2040年の社会情勢の変化への対応、3つの視点から将来像を検討する提言(健保連)
2023/05/23
健保連はこのほど、「医療保険制度の将来構想の検討のための調査研究Ⅰ(制度の変遷と将来構想の検討)報告書」を公表した。2040年の社会情勢の変化に対応するため、3つの視点から将来像を検討することを提言した。
1つ目は、医療ニーズの変化、医療費の増加に対し、医療保険制度の持続性確保のためには、医療費の伸びを抑制する対策が不可欠であるとした。必要な時に必要な医療・介護が受けられるよう、医療・介護DXやAI等の技術を活用した一層の効率化と質の向上を図りつつ、適切な受診を推進すべく、制度的な見直しを図る必要があるとした。
2つ目は、多様な働き方の包摂と制度の持続性の確保として、被用者保険の適用拡大や新たな被用者類型の創設とともに、国民健康保険の役割の強化など、医療保険制度の枠組みの見直しが必要であるとした。
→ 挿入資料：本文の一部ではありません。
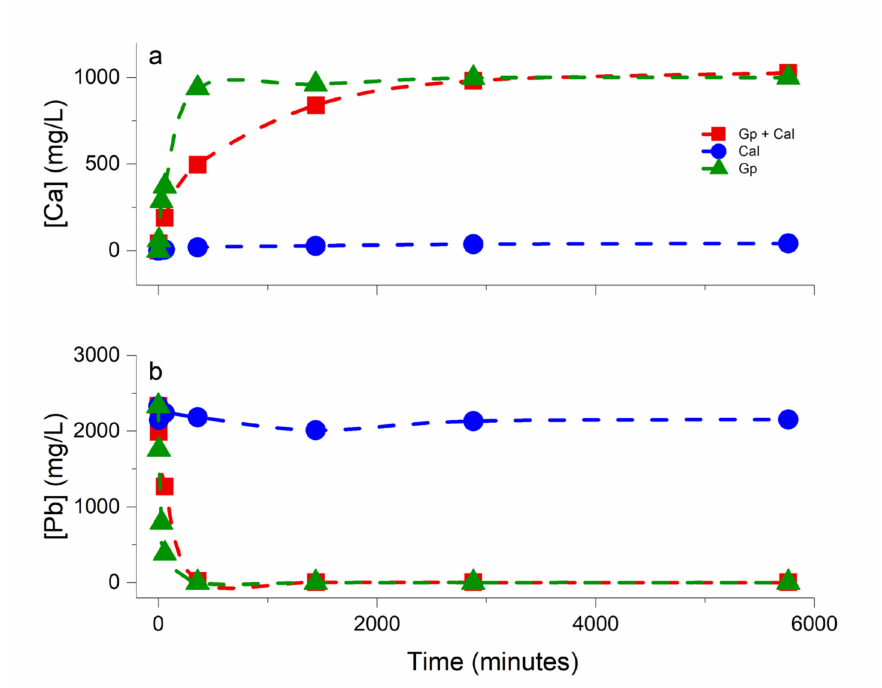
Figure 2. Evolution of Ca ( a ) and Pb ( b ) concentration as a function of time for interaction experiments carried out with [Pb] i = 10 mM. The drop in Pb concentration ( b ) closely mirrors the release of Ca ( a ) to the aqueous solution when the latter interacts with gypsum (Gp). The interaction with calcite (Cal) leads to a very slow [Ca] increase ( a ) and [Pb] drop ( b ) in the aqueous solution. Finally, during the interaction with mixtures of gypsum and calcite (Gp + Cal) [Ca] continues to increase ( a ) after [Pb] drops to a steady value ( b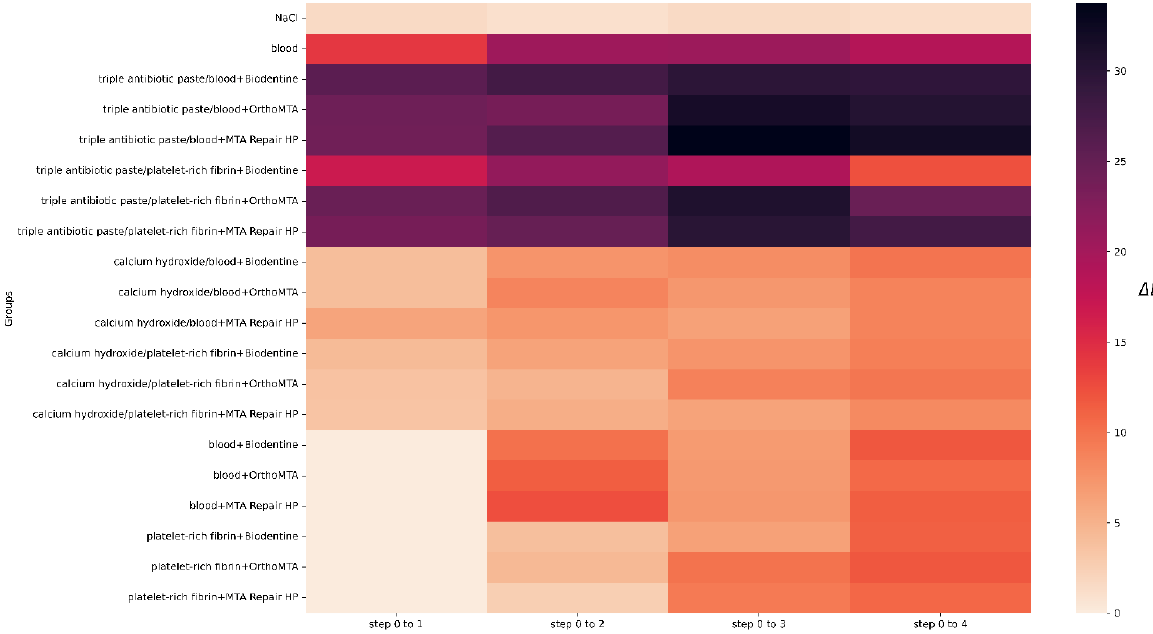
Figure 3. Lightness level distribution of the VITA SYSTEM 3D-MASTER for each step.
また、これらを通して、国民皆保険制度の支え手がひろがり、公平な保険料負担が実現することを望んでいる。
3つ目は、健保組合に求められる役割、人口構成とともに、加入者像も変化する中、健保組合の運営体制の強化として、DXを通じて保険者機能の新たな可能性を見出し、健保組合の強みとしていくための体制整備を行い、データ分析・活用を通じて、保険者としての政策提言力を強化するとした。